治験では、ビリルビンやクレアチンなどのMELDという肝硬変の重症度が10-14(肝臓移植までは必要ないが毎月フォローする必要がある)の患者さんを選び、3人づつに末梢血からCD14の発現を指標にMACSと呼ばれる磁気ビーズを用いた方法で生成したマクロファージを2−4日間M-CSFとともに培養した後、1回だけ1千万、1億、10億個静脈投与して、効果を調べている。
まず安全性だが、胸痛や腹痛など様々な症状が治療中に見られたが、ほとんどはマクロファージ投与とは無関係と考えられ、また投与量とも相関がない。結論的には治療を要する副作用はないとしている。
さて、肝硬変に対する効果だが、まず対照をとった研究ではないのでこれだけで効果を云々することはできないことを断った上で、しかし全ての症例で投与後90日でMELDスコアは低下し、9例中7人が1年後でも治療前より低下していた(平均で1程度の低下)ことから、確かに効きそうだと期待できる。他にも、肝臓の硬さを測るスコア(ELF)、血中3型コラーゲン量などは半分以上の人で改善が認められているが、自覚的な生活の質の上昇にまでは至っていない。
要するに効果があるという結果だが、データを見ると投与した量と比例するELFのようスコアから、コラーゲン量のように投与量とはあまり相関しないスコアまで存在し、最終的な治験をどのようなプロトコルで行うのか、おそらく悩ましいように思う。

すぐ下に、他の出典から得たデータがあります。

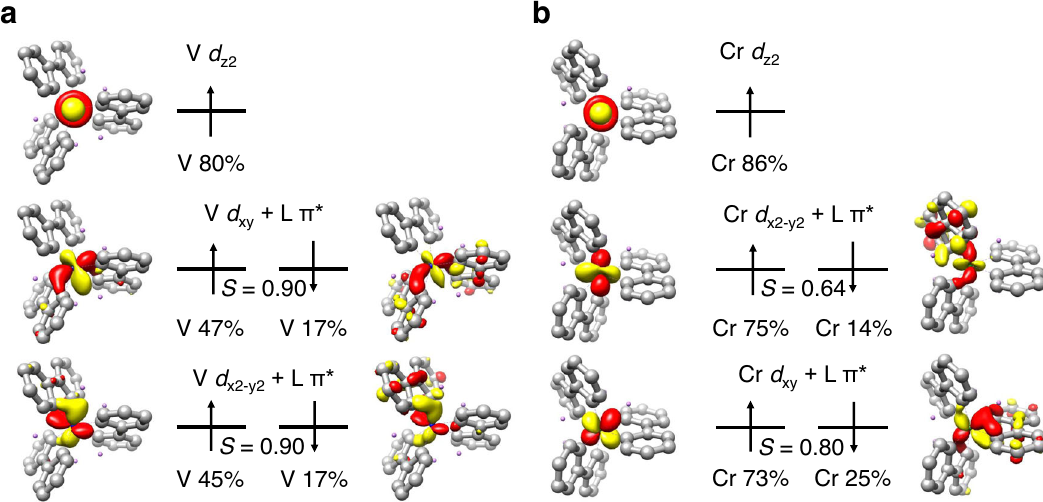
Fig. 3 Schematic MO diagrams. S is the spatial overlap between the two orbitals of a given spin coupled pair. Schematic MO diagrams of complexes 2 ( a ) and 3 ( b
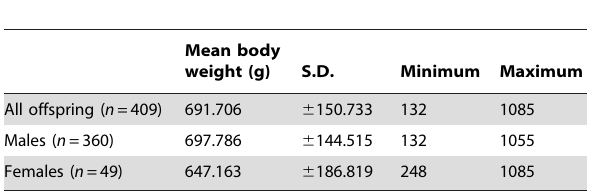
Table 2. Mean body weight (g) and standard deviation (S.D.) of S . aurata male, female and all offspring.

結果はこれだけだが、この論文を読んど驚くのは、一般的にはマクロファージは炎症を高め、繊維化を悪化させると思うのに、タンパク質分解酵素を分泌できるという一点に期待して、この治療を動物実験から第1相治験までこぎつけてきたことだ。まだまだ先は長いと思うが、こんな簡単な方法で少なくとも1年間進行が止まるなら、ぜひ普及してほしいと思う。おそらく、細胞免疫療法を手がけるクリニックなら、どこでも実施可能だろう。